La Literatura es como el fósforo: brilla más en el instante en que intenta morir. Como, por lo demás, es un acto que implica necesariamente una duración —sobre todo en la Novela— no existe finalmente Novela sin Bellas Letras. Así, la tercera persona de la Novela se transforma en uno de los signos más obsesivos de esa tragicidad de la escritura nacida el siglo pasado cuando, bajo el peso de la Historia, la Literatura se encontró separada de la sociedad que la consume. Entre la tercera persona de Balzac y la de Flaubert hay un mundo (el de 1848): allí, una Historia áspera en su mostrarse, pero segura y coherente, el triunfo de un orden; aquí, un arte que, para escapar a su mala conciencia, intensifica la convención e intenta destruirla con violencia. La modernidad comienza con la búsqueda de una Literatura imposible.
Así se encuentra, en la Novela, el aparato a la vez destructivo y resucitativo propio a todo el arte moderno. Es necesario destruir la duración, es decir, el inefable lazo de la existencia: el orden, sea el de lo continuo poético o el de los signos novelísticos, el del terror o el de la verosimilitud, es un asesinato intencional. Pero el escritor reconquista una vez más la duración, pues es imposible desarrollar una negación en el tiempo sin elaborar un arte positivo, un orden que debe ser destruido nuevamente.

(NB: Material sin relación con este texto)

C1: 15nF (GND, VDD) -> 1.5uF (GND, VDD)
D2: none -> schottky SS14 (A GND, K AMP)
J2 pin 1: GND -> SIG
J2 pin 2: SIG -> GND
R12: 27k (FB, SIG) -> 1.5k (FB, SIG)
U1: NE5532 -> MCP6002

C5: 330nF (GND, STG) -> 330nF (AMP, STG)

Por ello, las más grandes obras de la modernidad se detienen lo más posible, por una suerte de milagroso comportamiento, en el umbral de la Literatura, en ese estado vestibular donde el espesor de la vida es dado, estirado, sin ser destruido, por el coronamiento de un orden de signos: como ejemplo está la primera persona de Proust, cuya obra entera tiende, en un esfuerzo prolongado y retardado, hacia la Literatura. Está Jean Cayrol que sólo accede a la novela en el final tardío de un soliloquio, como si el acto literario, en suprema ambigüedad, engendrara una creación consagrada por la sociedad sólo en el momento en que logra destruir la densidad existencial de una duración hasta allí carente de significado.
La Novela es una Muerte. Transforma la vida en destino, el recuerdo en un acto útil y la duración en un tiempo dirigido y significativo. Pero esta transformación sólo puede darse ante los ojos de la sociedad. La sociedad impone la Novela, es decir, un complejo de signos, como trascendencia y como Historia de una duración. Por la evidencia de su intención, captada en la claridad de los signos novelísticos, reconocemos el pacto que une, con toda la solemnidad del arte, al escritor con la sociedad.
El pretérito perfecto simple y la tercera persona de la Novela no son más que ese gesto fatal con el cual el escritor señala la máscara que lleva. Toda la literatura puede decir: «Larvatus Prodeo», me adelanto señalando mi máscara con la mano. Ya se trate de la experiencia inhumana del poeta, que asume la más grave de las rupturas, ya la mentira creíble del novelista, la sinceridad necesita aquí signos falsos, y evidentemente falsos, para durar y ser consumida.
El producto, y finalmente la fuente de esta ambigüedad, es la escritura. Ese lenguaje especial, cuyo uso da al escritor una función gloriosa pero vigilada, manifiesta una especie de servilismo invisible en los primeros pasos, que es propio de toda responsabilidad: la escritura, libre en sus comienzos, es finalmente el lazo que encadena al escritor con una Historia también encadenada: la sociedad lo marca con los signos claros del arte, con el objeto de arrastrarlo con más seguridad en su propia alienación.